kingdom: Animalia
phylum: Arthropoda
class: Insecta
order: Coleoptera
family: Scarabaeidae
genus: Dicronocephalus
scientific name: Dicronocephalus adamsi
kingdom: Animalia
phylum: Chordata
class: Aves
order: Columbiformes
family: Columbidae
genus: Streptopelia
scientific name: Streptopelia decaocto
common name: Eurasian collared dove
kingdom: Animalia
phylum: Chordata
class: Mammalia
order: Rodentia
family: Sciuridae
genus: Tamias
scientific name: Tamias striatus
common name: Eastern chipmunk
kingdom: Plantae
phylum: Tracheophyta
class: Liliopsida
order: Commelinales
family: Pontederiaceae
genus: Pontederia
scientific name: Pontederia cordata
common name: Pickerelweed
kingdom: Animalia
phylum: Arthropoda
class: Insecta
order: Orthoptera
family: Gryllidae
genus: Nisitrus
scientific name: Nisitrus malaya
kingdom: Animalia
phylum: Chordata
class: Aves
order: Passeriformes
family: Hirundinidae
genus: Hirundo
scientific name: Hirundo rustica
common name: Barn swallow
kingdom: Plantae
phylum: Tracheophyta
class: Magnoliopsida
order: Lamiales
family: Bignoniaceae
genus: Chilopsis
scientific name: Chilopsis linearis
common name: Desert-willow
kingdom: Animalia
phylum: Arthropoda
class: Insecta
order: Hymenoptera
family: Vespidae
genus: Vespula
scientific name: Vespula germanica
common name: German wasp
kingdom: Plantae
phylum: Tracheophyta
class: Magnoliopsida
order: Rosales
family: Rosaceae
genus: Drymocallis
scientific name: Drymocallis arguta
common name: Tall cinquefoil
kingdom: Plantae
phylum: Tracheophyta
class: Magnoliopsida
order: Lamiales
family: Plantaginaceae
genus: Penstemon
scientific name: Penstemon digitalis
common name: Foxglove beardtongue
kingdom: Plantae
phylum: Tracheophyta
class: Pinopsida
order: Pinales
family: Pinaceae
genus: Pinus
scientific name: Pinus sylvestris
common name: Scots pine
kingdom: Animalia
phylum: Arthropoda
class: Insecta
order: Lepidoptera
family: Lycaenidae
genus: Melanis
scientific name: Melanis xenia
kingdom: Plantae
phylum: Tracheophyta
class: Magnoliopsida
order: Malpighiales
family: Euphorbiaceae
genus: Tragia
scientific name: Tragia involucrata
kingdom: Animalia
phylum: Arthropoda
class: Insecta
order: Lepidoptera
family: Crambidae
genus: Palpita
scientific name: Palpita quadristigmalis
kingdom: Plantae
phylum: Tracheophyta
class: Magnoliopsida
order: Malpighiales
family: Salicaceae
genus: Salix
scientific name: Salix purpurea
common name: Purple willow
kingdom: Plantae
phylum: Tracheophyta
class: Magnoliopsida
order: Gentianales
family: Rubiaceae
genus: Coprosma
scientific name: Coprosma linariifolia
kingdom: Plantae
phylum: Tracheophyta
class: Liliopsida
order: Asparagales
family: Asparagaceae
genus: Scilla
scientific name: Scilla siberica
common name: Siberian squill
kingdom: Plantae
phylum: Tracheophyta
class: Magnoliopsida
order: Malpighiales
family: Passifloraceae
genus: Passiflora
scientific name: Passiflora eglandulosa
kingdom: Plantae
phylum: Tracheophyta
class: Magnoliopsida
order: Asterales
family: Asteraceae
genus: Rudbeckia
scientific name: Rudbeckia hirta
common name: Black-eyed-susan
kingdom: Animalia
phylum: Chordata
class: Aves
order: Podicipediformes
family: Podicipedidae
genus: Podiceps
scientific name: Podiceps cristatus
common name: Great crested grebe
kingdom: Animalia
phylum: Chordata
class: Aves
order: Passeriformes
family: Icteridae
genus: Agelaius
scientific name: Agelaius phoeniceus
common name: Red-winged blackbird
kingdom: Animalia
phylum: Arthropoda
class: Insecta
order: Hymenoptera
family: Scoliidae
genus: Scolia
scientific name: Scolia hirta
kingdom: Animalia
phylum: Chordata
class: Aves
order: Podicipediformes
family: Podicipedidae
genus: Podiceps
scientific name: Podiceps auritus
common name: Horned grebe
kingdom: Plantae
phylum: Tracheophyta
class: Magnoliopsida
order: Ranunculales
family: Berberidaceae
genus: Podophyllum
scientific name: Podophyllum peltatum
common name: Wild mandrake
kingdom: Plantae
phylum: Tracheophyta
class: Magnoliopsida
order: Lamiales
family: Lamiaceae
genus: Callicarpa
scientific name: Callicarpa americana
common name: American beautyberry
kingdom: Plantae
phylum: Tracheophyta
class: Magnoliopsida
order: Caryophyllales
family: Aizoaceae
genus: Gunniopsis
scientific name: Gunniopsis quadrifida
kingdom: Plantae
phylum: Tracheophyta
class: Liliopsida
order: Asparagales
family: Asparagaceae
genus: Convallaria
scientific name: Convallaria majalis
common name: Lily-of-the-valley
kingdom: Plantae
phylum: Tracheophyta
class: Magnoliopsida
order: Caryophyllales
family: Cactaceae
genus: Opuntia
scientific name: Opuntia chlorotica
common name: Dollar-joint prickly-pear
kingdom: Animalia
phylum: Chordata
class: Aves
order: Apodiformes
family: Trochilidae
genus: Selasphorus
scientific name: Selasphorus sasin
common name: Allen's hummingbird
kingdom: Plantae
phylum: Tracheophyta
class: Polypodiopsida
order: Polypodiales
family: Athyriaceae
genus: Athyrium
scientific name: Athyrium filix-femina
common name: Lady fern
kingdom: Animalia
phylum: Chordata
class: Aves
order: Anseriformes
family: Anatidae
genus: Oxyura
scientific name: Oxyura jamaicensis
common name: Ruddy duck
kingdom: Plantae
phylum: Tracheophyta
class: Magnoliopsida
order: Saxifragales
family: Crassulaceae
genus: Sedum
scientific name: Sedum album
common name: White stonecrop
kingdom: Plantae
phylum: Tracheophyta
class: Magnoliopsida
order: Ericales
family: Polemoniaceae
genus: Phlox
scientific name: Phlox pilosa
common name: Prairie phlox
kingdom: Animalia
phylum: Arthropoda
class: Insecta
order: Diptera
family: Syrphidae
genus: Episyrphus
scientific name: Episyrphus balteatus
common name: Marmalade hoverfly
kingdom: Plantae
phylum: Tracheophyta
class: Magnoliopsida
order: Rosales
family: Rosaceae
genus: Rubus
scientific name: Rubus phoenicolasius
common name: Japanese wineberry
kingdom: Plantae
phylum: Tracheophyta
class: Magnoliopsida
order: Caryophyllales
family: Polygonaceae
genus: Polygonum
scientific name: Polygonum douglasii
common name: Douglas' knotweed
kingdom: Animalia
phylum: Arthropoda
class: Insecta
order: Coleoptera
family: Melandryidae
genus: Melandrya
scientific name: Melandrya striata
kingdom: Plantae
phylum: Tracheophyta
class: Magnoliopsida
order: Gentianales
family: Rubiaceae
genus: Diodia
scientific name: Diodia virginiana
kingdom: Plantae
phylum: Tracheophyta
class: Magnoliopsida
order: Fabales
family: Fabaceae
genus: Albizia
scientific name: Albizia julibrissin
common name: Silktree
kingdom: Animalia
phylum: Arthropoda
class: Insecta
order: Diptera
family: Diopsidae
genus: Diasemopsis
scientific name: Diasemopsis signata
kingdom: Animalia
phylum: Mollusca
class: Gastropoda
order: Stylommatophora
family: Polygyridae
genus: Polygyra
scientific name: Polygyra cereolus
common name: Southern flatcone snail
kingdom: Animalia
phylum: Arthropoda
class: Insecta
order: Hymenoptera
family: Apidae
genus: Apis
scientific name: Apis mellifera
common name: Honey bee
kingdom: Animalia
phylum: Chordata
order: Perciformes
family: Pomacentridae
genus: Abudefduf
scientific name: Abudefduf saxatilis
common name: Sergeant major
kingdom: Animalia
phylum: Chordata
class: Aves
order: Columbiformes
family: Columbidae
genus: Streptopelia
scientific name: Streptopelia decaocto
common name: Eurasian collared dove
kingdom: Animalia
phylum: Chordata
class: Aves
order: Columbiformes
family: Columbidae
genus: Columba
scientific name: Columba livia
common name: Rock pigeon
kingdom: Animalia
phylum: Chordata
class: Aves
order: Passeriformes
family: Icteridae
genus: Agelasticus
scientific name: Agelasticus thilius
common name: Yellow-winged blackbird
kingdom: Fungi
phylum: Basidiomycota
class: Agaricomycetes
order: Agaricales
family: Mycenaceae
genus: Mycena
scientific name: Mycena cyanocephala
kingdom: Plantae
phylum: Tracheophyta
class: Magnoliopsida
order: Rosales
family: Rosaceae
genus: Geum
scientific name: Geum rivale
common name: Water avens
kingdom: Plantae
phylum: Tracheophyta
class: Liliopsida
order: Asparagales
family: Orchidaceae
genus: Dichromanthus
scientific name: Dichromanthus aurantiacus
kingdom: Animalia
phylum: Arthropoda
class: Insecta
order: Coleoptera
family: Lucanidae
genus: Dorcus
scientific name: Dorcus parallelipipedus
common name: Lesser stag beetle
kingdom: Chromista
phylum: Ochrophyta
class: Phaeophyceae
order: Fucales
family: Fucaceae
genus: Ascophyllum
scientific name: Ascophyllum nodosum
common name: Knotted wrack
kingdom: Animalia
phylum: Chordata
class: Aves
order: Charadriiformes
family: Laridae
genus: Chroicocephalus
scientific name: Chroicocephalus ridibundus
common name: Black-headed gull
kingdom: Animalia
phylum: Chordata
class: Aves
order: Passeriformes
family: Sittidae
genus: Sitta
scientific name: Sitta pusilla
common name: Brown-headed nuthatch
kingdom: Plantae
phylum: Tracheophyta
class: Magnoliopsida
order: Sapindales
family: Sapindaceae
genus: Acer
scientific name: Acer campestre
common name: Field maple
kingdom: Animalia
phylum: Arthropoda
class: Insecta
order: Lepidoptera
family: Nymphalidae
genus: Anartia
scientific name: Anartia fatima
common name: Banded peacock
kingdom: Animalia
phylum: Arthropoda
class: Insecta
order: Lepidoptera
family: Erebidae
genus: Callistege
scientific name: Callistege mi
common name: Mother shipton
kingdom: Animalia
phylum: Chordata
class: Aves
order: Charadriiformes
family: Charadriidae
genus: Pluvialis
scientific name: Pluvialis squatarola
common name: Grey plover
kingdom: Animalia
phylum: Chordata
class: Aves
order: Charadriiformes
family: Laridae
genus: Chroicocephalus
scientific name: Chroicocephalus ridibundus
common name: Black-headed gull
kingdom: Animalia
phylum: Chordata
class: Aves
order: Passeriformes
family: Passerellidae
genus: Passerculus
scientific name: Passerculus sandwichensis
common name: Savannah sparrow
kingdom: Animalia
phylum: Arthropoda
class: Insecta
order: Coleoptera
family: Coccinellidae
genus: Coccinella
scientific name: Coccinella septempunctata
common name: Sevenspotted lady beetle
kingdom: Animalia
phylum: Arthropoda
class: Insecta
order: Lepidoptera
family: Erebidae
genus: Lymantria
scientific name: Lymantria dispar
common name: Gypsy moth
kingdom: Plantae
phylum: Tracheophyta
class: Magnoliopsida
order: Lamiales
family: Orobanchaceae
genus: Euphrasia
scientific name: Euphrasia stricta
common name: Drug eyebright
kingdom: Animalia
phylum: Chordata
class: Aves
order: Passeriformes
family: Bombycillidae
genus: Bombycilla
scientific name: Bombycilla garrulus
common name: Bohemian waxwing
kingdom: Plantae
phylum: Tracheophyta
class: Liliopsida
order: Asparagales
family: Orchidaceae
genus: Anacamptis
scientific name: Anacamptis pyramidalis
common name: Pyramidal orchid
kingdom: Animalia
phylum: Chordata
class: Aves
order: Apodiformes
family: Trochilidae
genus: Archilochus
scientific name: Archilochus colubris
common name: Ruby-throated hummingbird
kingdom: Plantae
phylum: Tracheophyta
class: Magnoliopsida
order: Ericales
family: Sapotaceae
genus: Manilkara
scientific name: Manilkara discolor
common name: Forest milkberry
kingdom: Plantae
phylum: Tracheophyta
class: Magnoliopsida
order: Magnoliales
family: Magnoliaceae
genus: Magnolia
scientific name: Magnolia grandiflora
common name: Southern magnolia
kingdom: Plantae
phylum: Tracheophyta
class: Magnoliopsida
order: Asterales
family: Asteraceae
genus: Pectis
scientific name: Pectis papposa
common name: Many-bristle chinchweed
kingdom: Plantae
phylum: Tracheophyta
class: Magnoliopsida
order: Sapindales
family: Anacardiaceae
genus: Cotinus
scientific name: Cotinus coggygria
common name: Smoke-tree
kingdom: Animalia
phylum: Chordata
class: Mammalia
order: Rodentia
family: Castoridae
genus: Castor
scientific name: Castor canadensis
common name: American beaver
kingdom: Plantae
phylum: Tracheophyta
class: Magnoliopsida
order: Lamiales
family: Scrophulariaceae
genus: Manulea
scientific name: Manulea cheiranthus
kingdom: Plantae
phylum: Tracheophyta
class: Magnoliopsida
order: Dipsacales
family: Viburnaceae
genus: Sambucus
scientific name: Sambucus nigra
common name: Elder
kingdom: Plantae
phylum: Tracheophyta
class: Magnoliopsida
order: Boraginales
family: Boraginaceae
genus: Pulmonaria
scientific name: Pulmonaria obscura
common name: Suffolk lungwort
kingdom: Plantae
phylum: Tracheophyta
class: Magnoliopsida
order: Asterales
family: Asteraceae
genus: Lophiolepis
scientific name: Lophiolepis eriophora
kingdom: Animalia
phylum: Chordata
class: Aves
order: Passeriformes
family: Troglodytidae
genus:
::::
EXERCISE |
Can you rewrite the stretch from the start of the records through the line containing "genus: Penstemon", putting "vernacular name" wherever "common name" appears and leaving everything else unchanged?

RESULT |
kingdom: Animalia
phylum: Arthropoda
class: Insecta
order: Coleoptera
family: Scarabaeidae
genus: Dicronocephalus
scientific name: Dicronocephalus adamsi
kingdom: Animalia
phylum: Chordata
class: Aves
order: Columbiformes
family: Columbidae
genus: Streptopelia
scientific name: Streptopelia decaocto
vernacular name: Eurasian collared dove
kingdom: Animalia
phylum: Chordata
class: Mammalia
order: Rodentia
family: Sciuridae
genus: Tamias
scientific name: Tamias striatus
vernacular name: Eastern chipmunk
kingdom: Plantae
phylum: Tracheophyta
class: Liliopsida
order: Commelinales
family: Pontederiaceae
genus: Pontederia
scientific name: Pontederia cordata
vernacular name: Pickerelweed
kingdom: Animalia
phylum: Arthropoda
class: Insecta
order: Orthoptera
family: Gryllidae
genus: Nisitrus
scientific name: Nisitrus malaya
kingdom: Animalia
phylum: Chordata
class: Aves
order: Passeriformes
family: Hirundinidae
genus: Hirundo
scientific name: Hirundo rustica
vernacular name: Barn swallow
kingdom: Plantae
phylum: Tracheophyta
class: Magnoliopsida
order: Lamiales
family: Bignoniaceae
genus: Chilopsis
scientific name: Chilopsis linearis
vernacular name: Desert-willow
kingdom: Animalia
phylum: Arthropoda
class: Insecta
order: Hymenoptera
family: Vespidae
genus: Vespula
scientific name: Vespula germanica
vernacular name: German wasp
kingdom: Plantae
phylum: Tracheophyta
class: Magnoliopsida
order: Rosales
family: Rosaceae
genus: Drymocallis
scientific name: Drymocallis arguta
vernacular name: Tall cinquefoil
kingdom: Plantae
phylum: Tracheophyta
class: Magnoliopsida
order: Lamiales
family: Plantaginaceae
genus: Penstemon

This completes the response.